On Pagondas’s family, his connection to Pindar, and his age at Delium (about sixty?), see C. M. Bowra, Pindar (Oxford, 1964), 98–99.
Acknowledgments
Secondary literature is discussed in the following brief bibliographical essay, with page numbers cited for direct quotations in the text. I would like to thank veterans of F Company, 2nd Battalion, 29th Regiment, 6th Marine Division, for their letters, phone calls, photographs, and notes concerning Victor Hanson—especially Richard Whitaker, Robert Sherer, William Twigger, Louis Ittmann, Michael Senko, Edward Hewlik, and others. Some fifty-seven years after Victor Hanson perished on Okinawa, I finally know how he died, have his pictures from the war, and his ring, all thanks to the generosity of these brave veterans.

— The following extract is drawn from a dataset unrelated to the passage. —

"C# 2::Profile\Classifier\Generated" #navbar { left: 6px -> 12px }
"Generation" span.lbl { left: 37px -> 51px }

Classics students at California State University–Fresno, Kristi Hill and Sabina Robinson, helped with selection and acquisition of the photographs, as well as typing and proofreading duties. Rebecca and Raymond Ibrahim and Ray Sanchez aided with bibliographical tasks. Katherine Becker, a doctoral student in military history at Ohio State University, made available a great number of sources not otherwise available here at CSU Fresno and read the manuscript. My colleague in Classics, Professor Bruce Thornton, offered invaluable insight about the organization of the book and critiqued the text at its penultimate stage. Professor M. C. Drake once again drew the maps and the rendition of the warrior grave of Saugenes.

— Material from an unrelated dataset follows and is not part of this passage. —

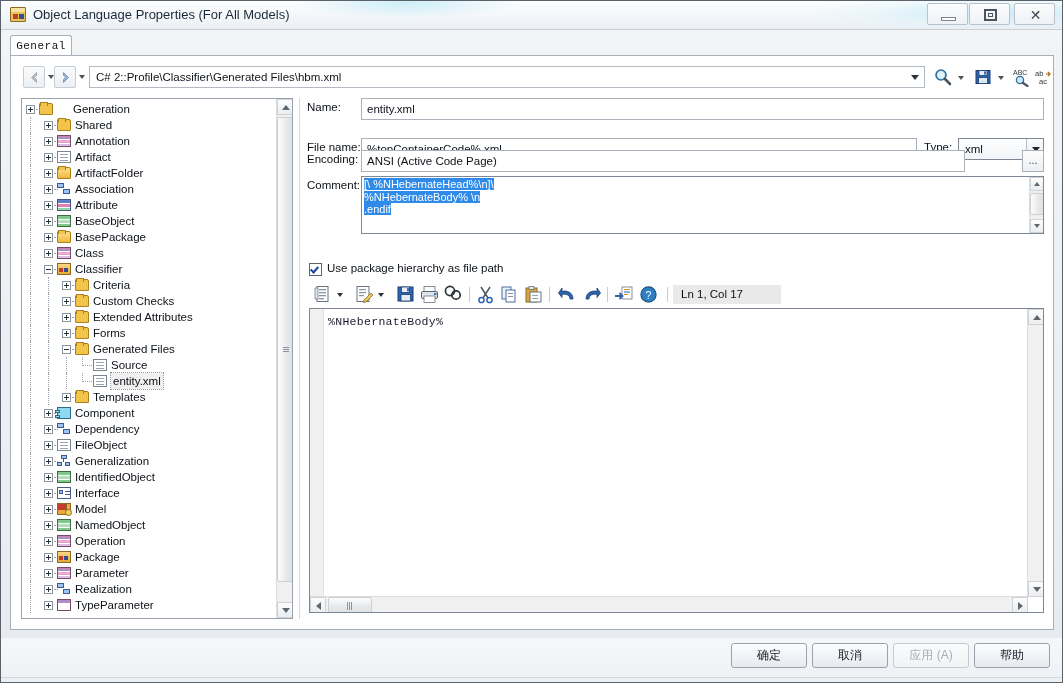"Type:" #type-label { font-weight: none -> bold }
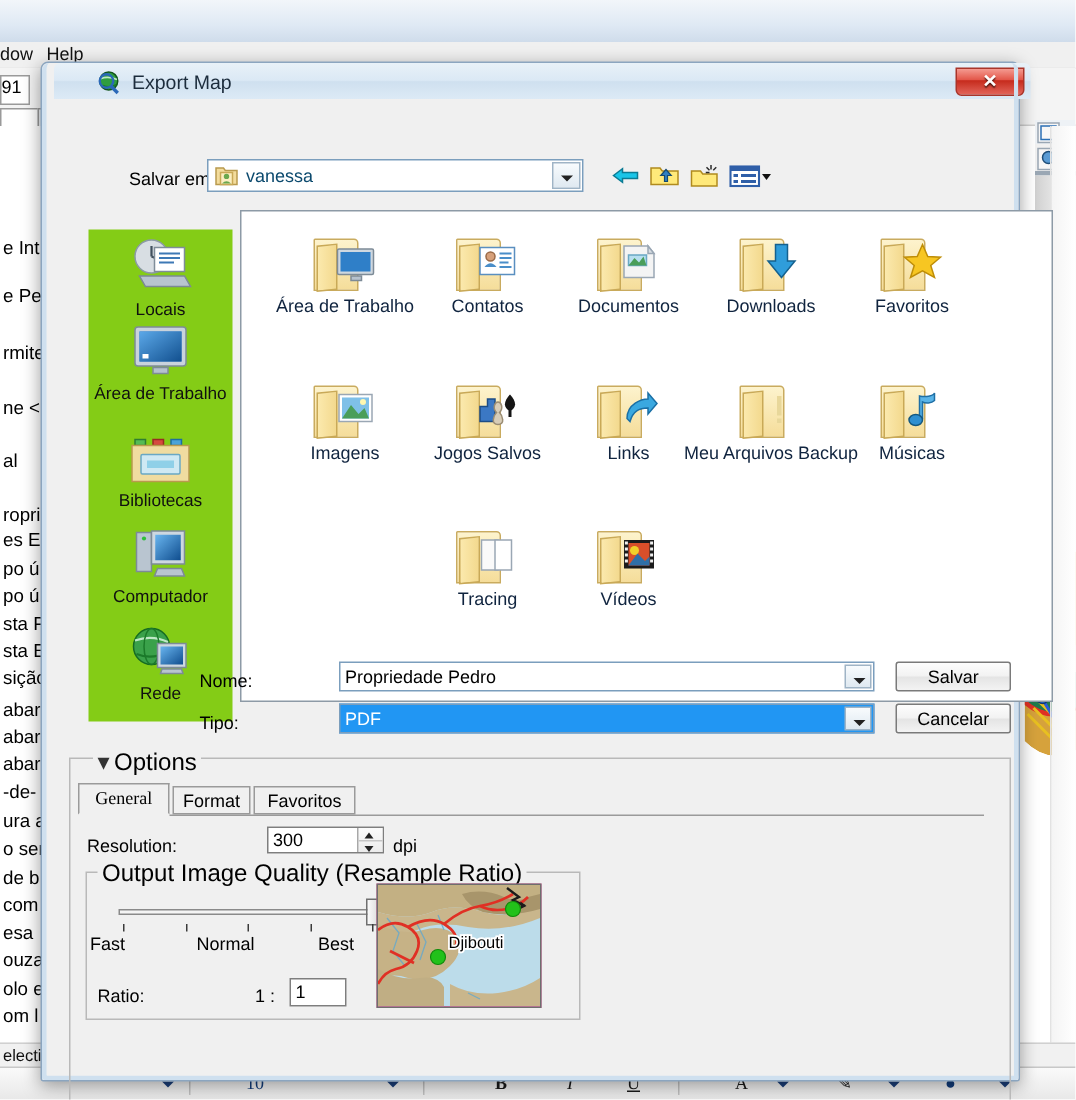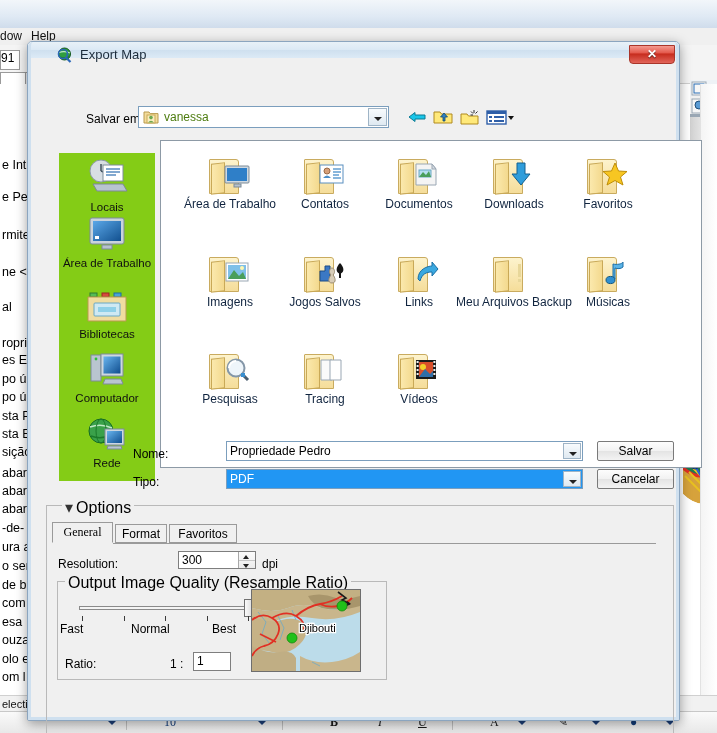"Export Map" .dlg-titlebar { height: 16px -> 24px; left: 0 -> 8px }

My wife Cara read the entire manuscript and helped in efforts to locate members of F Company from the 29th Marines—and took up many of my obligations on our farm that I often was obliged to neglect these past three years. My literary representatives of a decade, Glen Hartley and Lynn Chu, gave invaluable advice throughout preparation of the manuscript as both agents and friends. I thank once again my editor of a decade, Adam Bellow, at Doubleday, for continued confidence and support.